# Work to complete:
Among the records below, determine how many lines have the word "logo" in them; output only the number.

# Data for processing:
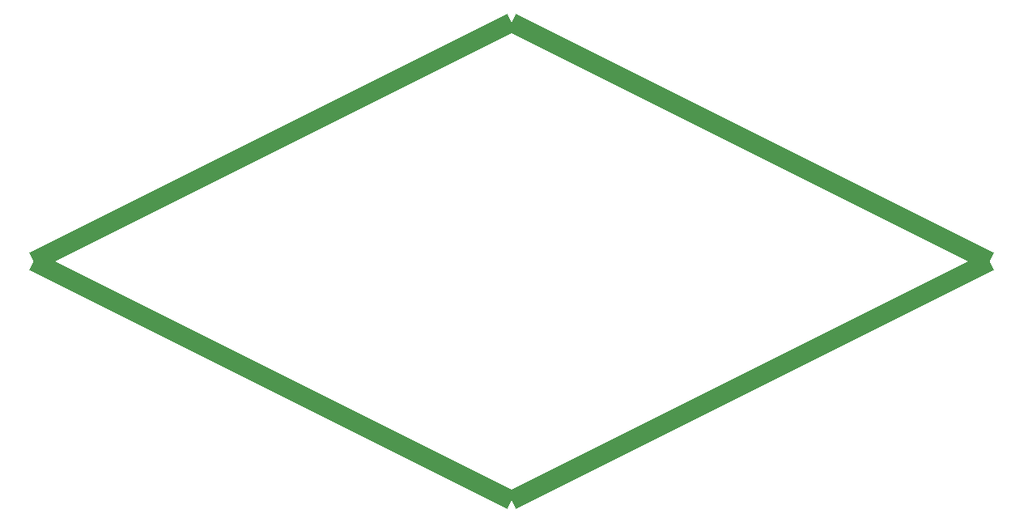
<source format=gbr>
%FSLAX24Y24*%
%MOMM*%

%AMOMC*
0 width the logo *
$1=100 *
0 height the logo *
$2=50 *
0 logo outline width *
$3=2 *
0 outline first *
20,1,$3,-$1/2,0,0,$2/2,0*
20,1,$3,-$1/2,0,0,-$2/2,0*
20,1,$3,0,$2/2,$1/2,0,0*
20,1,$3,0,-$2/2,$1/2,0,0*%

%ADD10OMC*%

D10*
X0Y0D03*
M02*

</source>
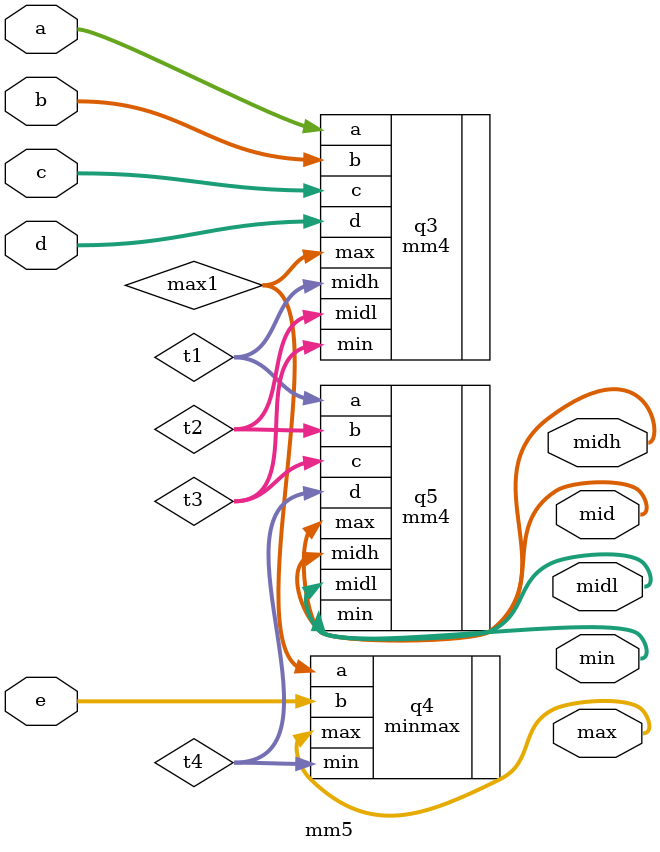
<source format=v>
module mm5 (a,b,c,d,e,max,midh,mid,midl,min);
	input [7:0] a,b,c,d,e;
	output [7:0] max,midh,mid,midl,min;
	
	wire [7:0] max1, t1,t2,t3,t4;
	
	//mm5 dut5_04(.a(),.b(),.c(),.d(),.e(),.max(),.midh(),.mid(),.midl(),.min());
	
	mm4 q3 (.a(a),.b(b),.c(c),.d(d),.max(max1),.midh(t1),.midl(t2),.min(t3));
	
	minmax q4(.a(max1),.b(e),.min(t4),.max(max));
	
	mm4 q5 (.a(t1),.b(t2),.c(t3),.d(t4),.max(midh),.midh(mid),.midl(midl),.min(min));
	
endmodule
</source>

* * *

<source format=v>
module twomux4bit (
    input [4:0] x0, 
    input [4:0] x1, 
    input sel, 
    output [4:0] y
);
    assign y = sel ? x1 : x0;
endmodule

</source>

# Answer for the task:
3